The 12 steps are challenging for every anyone struggling with a substance use problem, no matter what their addiction. Going through the ways your addiction has taken away from your life and how it has impacted others may be painful. While working with a sponsor is expected during the steps, the best chance of recovery comes from a combination of efforts. Bear in mind that recovery is a lifelong process (but it does get easier!). Helping a person recovering from an addiction can come down to helping them connect to treatment—if they’re not already doing so—and encouraging support groups like AA.

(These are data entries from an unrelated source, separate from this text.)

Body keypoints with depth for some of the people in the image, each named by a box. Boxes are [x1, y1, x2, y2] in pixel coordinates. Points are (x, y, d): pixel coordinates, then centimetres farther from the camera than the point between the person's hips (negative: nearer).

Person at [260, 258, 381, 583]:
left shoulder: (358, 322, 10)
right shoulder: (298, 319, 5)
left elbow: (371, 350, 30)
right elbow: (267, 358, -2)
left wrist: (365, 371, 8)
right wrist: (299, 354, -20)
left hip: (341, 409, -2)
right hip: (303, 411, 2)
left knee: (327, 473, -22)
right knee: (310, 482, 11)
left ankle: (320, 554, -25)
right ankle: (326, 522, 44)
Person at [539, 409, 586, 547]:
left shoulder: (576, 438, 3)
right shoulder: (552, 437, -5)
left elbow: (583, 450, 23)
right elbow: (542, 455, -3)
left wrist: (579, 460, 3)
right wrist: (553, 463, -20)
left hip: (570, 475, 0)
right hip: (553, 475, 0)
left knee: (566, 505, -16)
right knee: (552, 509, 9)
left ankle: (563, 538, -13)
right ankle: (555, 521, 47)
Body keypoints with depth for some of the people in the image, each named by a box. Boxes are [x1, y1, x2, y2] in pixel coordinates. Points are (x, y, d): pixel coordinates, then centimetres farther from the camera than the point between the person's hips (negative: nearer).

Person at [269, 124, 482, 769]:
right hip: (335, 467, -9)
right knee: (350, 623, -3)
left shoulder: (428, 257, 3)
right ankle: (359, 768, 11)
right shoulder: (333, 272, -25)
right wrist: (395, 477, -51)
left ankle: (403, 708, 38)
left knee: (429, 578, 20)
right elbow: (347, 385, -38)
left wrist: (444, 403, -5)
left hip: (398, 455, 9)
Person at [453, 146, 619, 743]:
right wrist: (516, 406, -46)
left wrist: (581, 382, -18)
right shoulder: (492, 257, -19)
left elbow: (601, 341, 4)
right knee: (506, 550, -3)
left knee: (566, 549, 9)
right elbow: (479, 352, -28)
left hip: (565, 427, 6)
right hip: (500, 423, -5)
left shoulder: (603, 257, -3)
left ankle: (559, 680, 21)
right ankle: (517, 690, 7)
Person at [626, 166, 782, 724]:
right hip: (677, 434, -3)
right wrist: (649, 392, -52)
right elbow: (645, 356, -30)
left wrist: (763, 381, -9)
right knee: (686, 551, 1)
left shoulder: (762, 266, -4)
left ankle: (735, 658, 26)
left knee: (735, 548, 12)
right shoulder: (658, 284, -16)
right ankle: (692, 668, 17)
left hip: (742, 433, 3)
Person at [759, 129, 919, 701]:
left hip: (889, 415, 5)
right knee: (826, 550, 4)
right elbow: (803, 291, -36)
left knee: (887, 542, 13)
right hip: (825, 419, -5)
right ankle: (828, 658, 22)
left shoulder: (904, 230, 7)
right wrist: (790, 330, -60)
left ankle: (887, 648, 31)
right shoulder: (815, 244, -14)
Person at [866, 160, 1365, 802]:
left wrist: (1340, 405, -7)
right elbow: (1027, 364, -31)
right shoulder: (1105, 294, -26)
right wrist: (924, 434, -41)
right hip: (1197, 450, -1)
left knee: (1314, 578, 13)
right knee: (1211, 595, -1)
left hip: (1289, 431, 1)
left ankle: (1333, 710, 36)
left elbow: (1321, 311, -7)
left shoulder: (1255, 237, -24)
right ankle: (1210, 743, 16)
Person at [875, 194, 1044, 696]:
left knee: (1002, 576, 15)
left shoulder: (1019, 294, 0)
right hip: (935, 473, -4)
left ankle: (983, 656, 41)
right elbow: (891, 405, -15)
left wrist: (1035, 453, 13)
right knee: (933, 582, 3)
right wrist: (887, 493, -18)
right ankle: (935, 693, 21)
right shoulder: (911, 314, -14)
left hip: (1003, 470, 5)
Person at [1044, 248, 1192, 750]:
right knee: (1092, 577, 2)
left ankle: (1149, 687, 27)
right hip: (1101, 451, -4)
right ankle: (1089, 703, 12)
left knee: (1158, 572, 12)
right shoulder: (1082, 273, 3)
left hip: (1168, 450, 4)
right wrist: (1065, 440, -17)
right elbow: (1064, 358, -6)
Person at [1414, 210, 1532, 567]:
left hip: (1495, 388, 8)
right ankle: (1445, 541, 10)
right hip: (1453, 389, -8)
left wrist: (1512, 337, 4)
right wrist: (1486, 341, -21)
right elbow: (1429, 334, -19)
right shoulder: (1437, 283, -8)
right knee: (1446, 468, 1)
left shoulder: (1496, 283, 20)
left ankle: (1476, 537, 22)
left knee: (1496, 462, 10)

Research and clinical experience have identified a number of factors that promote recovery. Another is reorienting the brain circuitry of desire—finding or rediscovering a passion or pursuit that gives meaning to life and furnishes personal goals that are capable of supplanting the desire for drugs. A third is establishing and maintaining a strong sense of connection to others; support helps people stay on track, and it helps retune the neural circuits of desire and goal-pursuit. Learning new coping skills for dealing with unpleasant feelings is another pillar of recovery. You may have heard before that “the first 30 days can be the hardest,” and experts tend to agree. During this time, the body and mind go through a substantial process of recovery.

Though it may seem counterintuitive, positive effects are signals to stay with treatment, and continue to utilize your tools. If medication is part of your treatment plan, reduced alcohol cravings and a greater sense of control are signs that it is working. In therapy, feeling better equipped in your daily life shows that your new skills are developing.